Observers say that trial, referred to as Case 002, could be compromised if the court fails to carry out thorough investigations two more cases, which involve another five suspects named in a confidential document obtained by The Christian Science Monitor.
The failure of the court to carry out proper investigations could have implications that reach even further than Case 002, according to Theary Seng, a Khmer Rouge victim who wrote “Daughter of the Killing Fields.”
“It'd be devastating to the confidence and trust of Cambodians, and a blow to international criminal justice,” she says, adding that such a failure could lead to the “embedding of an irreversible cynicism among a people and a society already mired in distrust and paranoia.”
Observers say the controversy surrounding the flawed investigation into Case 003 has seriously undermined the court’s credibility.
Responding to the resignations, the co-investigating judges, You Bunleng and Siegfried Blunk, issued a statement saying they “welcome the departure” of employees who questioned their decision to end the investigation into Case 003.
This doesn't sit well with observer groups, who have pleaded with the UN to step in.
“The UN needs to take immediate steps to inquire into this situation,” says the Open Society Justice Initiative’s Clair Duffy. She called for a probe into alleged political interference as well as “inquiries into whether the judges have breached their legal and ethical obligations.”
The UN has so far refused to take such action. On Tuesday, Secretary General Ban Ki-moon released a statement saying the court “must be allowed to function free from external interference by the Royal Government of Cambodia, the United Nations, donor States, and civil society.”

WORK INSTRUCTION
Using the passage about the Cambodian court, answer these:
(a) Which two people are named as the co-investigating judges?
(b) What book did Theary Seng write?
(c) Which organization is Clair Duffy with?
Work only from the passage about the Cambodian court.

SOURCE MATERIAL
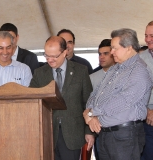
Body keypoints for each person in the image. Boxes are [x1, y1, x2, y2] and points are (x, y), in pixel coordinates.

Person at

COMPLETED TASK
(a) You Bunleng and Siegfried Blunk
(b) "Daughter of the Killing Fields"
(c) The Open Society Justice Initiative